Pourtant, à Libreville, la réalité vécue par les usagers du numérique raconte une tout autre histoire. Gabon Media Time a recueilli les témoignages de plusieurs influenceurs, créateurs de contenus, vidéastes et simples citoyens, unanimes dans leur constat : l’accès à YouTube et TikTok est également perturbé, voire impossible sans recours à des outils de contournement. « Nous n’avons ni YouTube, ni TikTok », affirment-ils, en contradiction directe avec les propos tenus par la porte-parole, qui déclarait pourtant sans ambiguïté « Il s’agit d’une suspension des plateformes du groupe Meta, pas de toutes les plateformes numériques au Gabon ni d’une coupure d’internet »
Une parole officielle démentie par les usages
Dans la rue, la démonstration était parfois immédiate, Smartphones à l’appui. Certains Gabonais montrent qu’il leur faut activer un VPN pour accéder à TikTok ou à YouTube, deux plateformes pourtant absentes de la liste officielle évoquée par les autorités. Cette situation alimente l’incompréhension et fragilise davantage la crédibilité de la communication gouvernementale. Pour de nombreux acteurs du numérique, la distinction opérée par la présidence apparaît théorique, tant les restrictions affectent concrètement un écosystème plus large que celui du seul groupe Meta.

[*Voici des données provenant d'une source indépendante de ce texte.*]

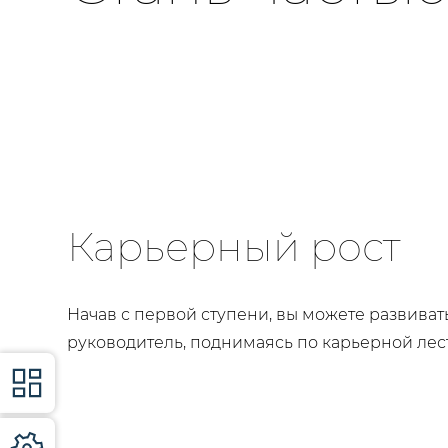
Карьерный рост
Начав с первой ступени, вы можете развиват
руководитель, поднимаясь по карьерной лес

Dès lors, une question centrale se pose, s’agit-il d’une confusion technique dans l’application de la décision de la HAC ou d’une tentative de minimiser l’ampleur réelle des restrictions ? Le fait que TikTok, propriété d’un groupe chinois, et YouTube, filiale de Google, soient également impactés, renforce le malaise. À l’heure où des milliers de Gabonais dépendent de ces plateformes pour travailler, s’informer ou créer, les autorités sont désormais attendues sur un éclaircissement précis et cohérent, afin de mettre fin à ce flou institutionnel aux conséquences bien réelles.